Das Joggen ist für viele ein Ausgleich zum Alltag, allerdings gibt es Situationen, in denen das Laufen im Freien unbedingt vermieden werden sollte. Eine davon betrifft das Thema Fieber, denn wenn die Körpertemperatur ansteigt, dann stimmt etwas mit dem Körper nicht. Genauer gesagt handelt es sich dann um eine ausdrücklich erwünschte Abwehrreaktion unseres Körpers, damit sich dieser schneller von den eingefangenen Keimen und Viren befreien kann. Unterm Strich sprechen also die unter Umständen schweren Folgen (zum Beispiel eine Herzmuskelentzündung) dafür, dass mit Fieber auf keinen Fall gejoggt werden sollte. Da spielt es auch keine Rolle, ob es draußen nass ist oder die Sonne strahlt. Weiterhin spricht auch die bei Fieber deutlich nachlassende Konzentration dafür, dass bei ansteigender Körpertemperatur nicht gejoggt werden sollte. Vernünftie Pro-Argumente sind mir bisher nicht über den Weg gelaufen.

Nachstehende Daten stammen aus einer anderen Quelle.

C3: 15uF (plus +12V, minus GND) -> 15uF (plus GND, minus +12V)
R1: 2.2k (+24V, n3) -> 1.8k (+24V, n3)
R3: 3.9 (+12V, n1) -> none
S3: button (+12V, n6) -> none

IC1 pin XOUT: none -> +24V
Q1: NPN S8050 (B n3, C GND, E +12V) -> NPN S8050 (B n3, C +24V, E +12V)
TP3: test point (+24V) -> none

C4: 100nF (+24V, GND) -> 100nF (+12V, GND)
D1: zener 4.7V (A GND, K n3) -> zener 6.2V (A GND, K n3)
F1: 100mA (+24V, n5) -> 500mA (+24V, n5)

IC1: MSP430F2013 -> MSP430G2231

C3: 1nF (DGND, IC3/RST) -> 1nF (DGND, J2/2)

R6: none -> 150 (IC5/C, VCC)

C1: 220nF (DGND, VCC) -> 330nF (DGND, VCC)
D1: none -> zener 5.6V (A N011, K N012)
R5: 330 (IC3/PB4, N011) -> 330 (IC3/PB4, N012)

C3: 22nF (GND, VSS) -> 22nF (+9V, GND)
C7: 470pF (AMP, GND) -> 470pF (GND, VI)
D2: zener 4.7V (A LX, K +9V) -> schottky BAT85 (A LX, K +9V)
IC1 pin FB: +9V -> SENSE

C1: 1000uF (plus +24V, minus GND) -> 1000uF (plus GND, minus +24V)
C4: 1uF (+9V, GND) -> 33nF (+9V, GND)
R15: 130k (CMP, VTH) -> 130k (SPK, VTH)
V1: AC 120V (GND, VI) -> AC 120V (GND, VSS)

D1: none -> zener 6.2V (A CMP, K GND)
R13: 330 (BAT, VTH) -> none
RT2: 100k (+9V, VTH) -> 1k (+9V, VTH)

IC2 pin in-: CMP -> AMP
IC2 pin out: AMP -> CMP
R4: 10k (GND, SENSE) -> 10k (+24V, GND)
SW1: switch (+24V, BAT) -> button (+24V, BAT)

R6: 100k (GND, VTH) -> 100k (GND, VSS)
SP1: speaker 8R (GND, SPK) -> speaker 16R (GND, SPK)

Fieber darf nicht unterschätzt werden

Meine Meinung zu diesem Thema ist eindeutig: Wer mit Fieber joggt, der riskiert schwerwiegende Folgen zu erleiden. Vor allem bei direkter Sonneneinstrahlung kann es schneller als gedacht zu einem Hitzeschlag kommen. Anders sieht es dagegen bei aus medizinischer Sicht noch nicht vorhandenem Fieber aus (in der Medizin spricht man erst ab einer Körpertemperatur von 38 Grad von Fieber), denn hier ist es aus meiner Sicht noch nicht ganz so problematisch. Vor allem wenn mehrere Pausen eingeplant werden. Letztendlich ist es also meiner Meinung nach so, dass bei Fieber lieber das Bett aufgesucht werden sollte, um den Körper die nötige Ruhephase zu geben. Wichtig: Bei einer erhöhten Körpertemperatur ist das Ausschwitzen sehr empfehlenswert.

Fazit: Stehen die Anzeichen auf Fieber, dann sollte mit entsprechenden Maßnahmen nicht zu lange gewartet werden. Darunter fallen das Aufsuchen eines Arztes und eine gesunde Ernährung. An Joggen ist dann natürlich nicht zu denken. Tipp: Viel Schlaf stärkt die Abwehrkräfte und trägt zu einer schnelleren Heilung bei.